I have a program that opens an embedded database and runs several queries on it. I am using one ExecutionEngine and reusing it for each query. Just running the first 3 queries, which are the simplest, takes - well, I don't know how long it takes because I stopped it after about 1/2 an hour, after which it had done only 2 queries. I have had issues with Cypher being slow on this graph before, but it's never been this bad. I am using the API for some more complicated queries, but I'd rather use Cypher for these because they are so simple. I also have some other queries that I would like to run that basically need to run through and return most of the database, some nodes multiple times.. I know this is not recommended, but I need everything laid out according to their relationships - getting every node in the graph will be entirely useless. That query take a few days, at the rate I'm going. I have no problem with what other people consider "slow" (e.g. 500 ms), b/c this is not a real-time application, but 20 minutes is excessive. What's going wrong? What am I doing wrong?
My database contains several million nodes and at least as many relationships. Neo4j is supposed to be able to handle graphs that large easily. Why am I getting such crazily long execution times?

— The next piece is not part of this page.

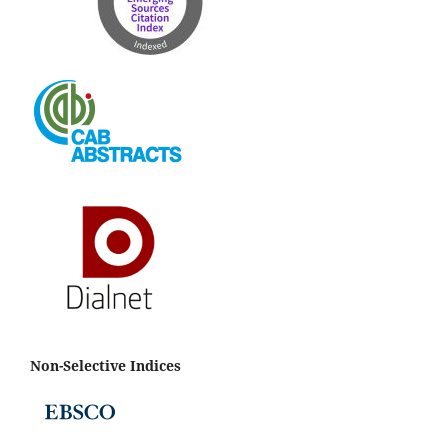
Non-Selective Indices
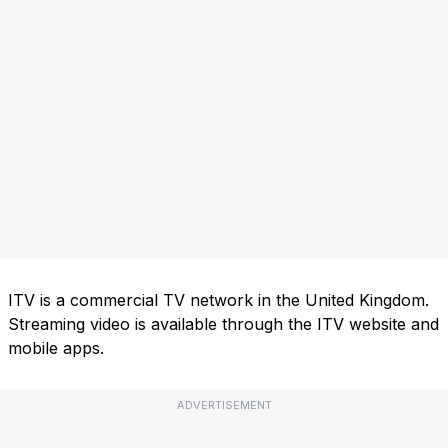
ITV is a commercial TV network in the United Kingdom.
Streaming video is available through the ITV website and
mobile apps.
ADVERTISEMENT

If anyone can help me with this (maybe my queries are all wrong?), I'd really appreciate it!
Thanks, bsg Here is the code for the first three queries that take 30 minutes+ together. It runs each one and prints the result (a simple count) to a file.
ExecutionEngine eng = new ExecutionEngine(graphdb);
String filepath = resultstring + "basicstats.txt";
PrintWriter basics = new PrintWriter(resultstring + "basicstats.txt");
String querystring = "START user=node:userIndex(\"Username:*\")" +
" WHERE has(user.FullNodeCreationTime) "
+ " RETURN COUNT(user) AS numcrawled";
ExecutionResult result = eng.execute(querystring);
basics.print("Number of users crawled: ");
basics.println(result.iterator().next().get("numcrawled"));
String otherusers = "START user=node:userIndex(\"Username:*\")" +
" WHERE NOT has(user.FullNodeCreationTime)" +
" RETURN COUNT(user) AS numtouched";
result = eng.execute(otherusers);
basics.print("Number of users touched (not crawled): ");
basics.println(result.iterator().next().get("numtouched"));
String partialinfousers = "START user=node:userIndex(\"Username:*\")" +
" WHERE NOT has(user.FullNodeCreationTime) AND NOT has(user.NumFollowers)" +
" RETURN COUNT(user.Username) AS numcrawled";
result = eng.execute(partialinfousers);
basics.print("Number of users with partial info: ");
basics.println(result.iterator().next().get("numcrawled"));
basics.close();